다시 실습해 보는 모두의 딥러닝(2) - Lab11(Mnist)

MNIST에 Convolution, Relu, MaxPool, Dropout을 추가해서 Accuracy가 99%까지 올라감

 

import tensorflow.compat.v1 as tf
import numpy as np

mnist = tf.keras.datasets.mnist

(train_images, train_labels), (test_images, test_labels) = tf.keras.datasets.mnist.load_data()
train_images = train_images.reshape([-1, 784])
test_images  = test_images.reshape([-1,784])
train_images = train_images / 255.
test_images  = test_images / 255.
print(train_images[0])
#train_labels = train_labels.reshape([-1, 784])
print('train_images.shape : ', train_images.shape)
#from tensorflow.examples.tutorials.mnist import input_data

tf.disable_v2_behavior()

#mnist = input_data.read_data_sets("MNIST_data/", one_hot=True)


nb_classes = 10


X = tf.placeholder(tf.float32, [None, 784])
X_img = tf.reshape(X, [-1, 28, 28, 1])
Y = tf.placeholder(tf.float32, [None, nb_classes])
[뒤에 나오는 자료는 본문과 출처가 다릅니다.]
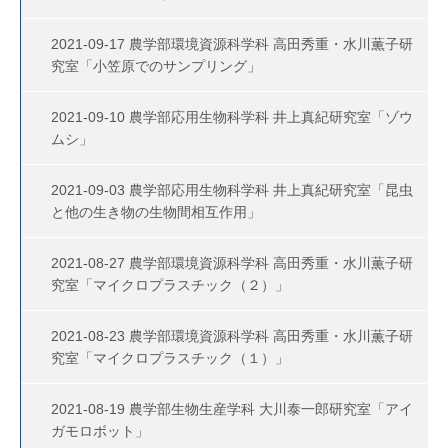
2021-09-17 農学部環境資源科学科 高田秀重・水川薫子研
究室「小笠原でのサンプリング」
2021-09-10 農学部応用生物科学科 井上真紀研究室「ゾウ
ムシ」
2021-09-03 農学部応用生物科学科 井上真紀研究室「昆虫
と他の生き物の生物間相互作用」
2021-08-27 農学部環境資源科学科 高田秀重・水川薫子研
究室「マイクロプラスチック（２）」
2021-08-23 農学部環境資源科学科 高田秀重・水川薫子研
究室「マイクロプラスチック（１）」
2021-08-19 農学部生物生産学科 大川泰一郎研究室「アイ
ガモロボット」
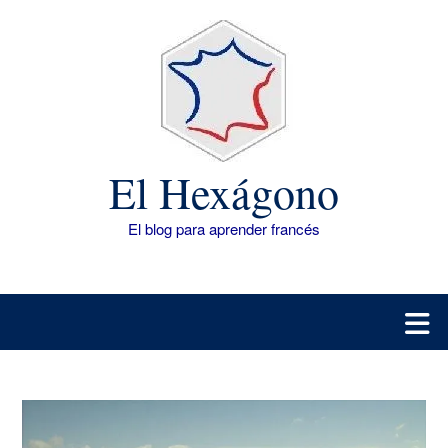
Saltar
al
contenido
El Hexágono
El blog para aprender francés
keep_prob = tf.placeholder(tf.float32)

# 3x3 filter, color=1(Gray), # of Filter : 32
W1 = tf.Variable(tf.random_normal([3,3,1,32], stddev=0.01))
L1 = tf.nn.conv2d(X_img, W1, strides=[1,1,1,1], padding='SAME')
# => 입력의 이미지 크기와 같다 'SAME'이므로
# => 출력 이미지는 32개가 된다.

L1 = tf.nn.relu(L1)

#kernel size = 2 x 2
#stride : 2 x 2
L1 = tf.nn.max_pool(L1, ksize=[1,2,2,1],
                    strides=[1,2,2,1], padding='SAME')
L1 = tf.nn.dropout(L1, keep_prob=keep_prob)
#stride가 2x2이므로 28x28 이미지가 14x14가 된다.
'''
Tensor("Conv2D:0", shape=(?,28,28,32), dtype=float32)
Tensor("Relu:0", shape=(?,28,28,32), dtype=float32)
Tensor("MaxPool:0", shape=(?,14,14,32), dtype=float32)
'''
#첫번째 Convolution Layer의 출력 : 14(가로)x14(세로)x32(이미지 갯수 = 필터 수)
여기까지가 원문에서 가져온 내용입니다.